Roman Yampolskiy, a computer science professor at the University of Louisville and a prominent voice in AI safety, has warned that artificial general intelligence (AGI) could arrive as early as 2027—triggering mass job losses within just a few years.
Speaking on The Diary of a CEO podcast, Yampolskiy said: “First, anything on a computer will be automated. And next, humanoid robots are maybe five years behind. So, in five years, all the physical labour can also be automated.”
He predicts a dramatic upheaval of the global workforce by 2030. “We’re looking at a world where we have levels of unemployment we’ve never seen before.

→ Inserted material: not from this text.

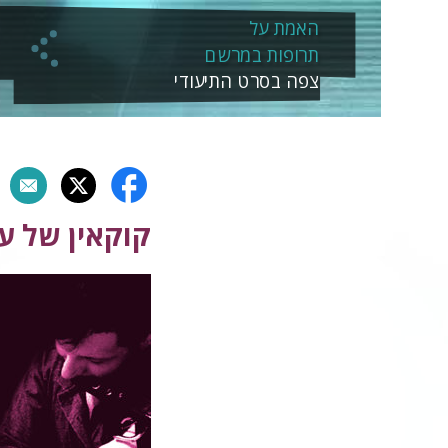
האמת על
תרופות במרשם
צפה בסרט התיעודי
קוקאין של ענ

Not talking about 10 per cent unemployment, which is scary, but 99 per cent,” he said.
Yampolskiy suggested that the only roles likely to survive will be those where people specifically want a human touch. The professor argues that almost every profession, whether behind a desk, behind the wheel, or even in classrooms and studios, could be taken over by AI systems trained on massive datasets.
People, he said, consistently underestimate this. “I ask my Uber driver, ‘Are you worried about self-driving cars?’ And they go, ‘No, no one can do what I do.’ Professors say the same. But you understand it’s ridiculous.”
And it won’t just be knowledge work. By the end of the decade, he expects humanoid robots to be advanced enough to cook, repair, and even take on trades like plumbing, jobs often assumed to be safe from automation. “After this changeover, our world will look remarkably different,” he said.
The challenge, Yampolskiy pointed out, won’t only be economic. While AI could generate immense “free wealth” by producing goods and services without human labor, possibly paving the way for solutions like universal basic income, the deeper problem will be psychological. For many, work is more than a paycheck; it’s tied to purpose and identity. Losing that anchor, he warns, could leave people adrift. “The hard problem is what do you do with all that free time? For a lot of people, their jobs are what gives them meaning in their life. So they would be kind of lost.”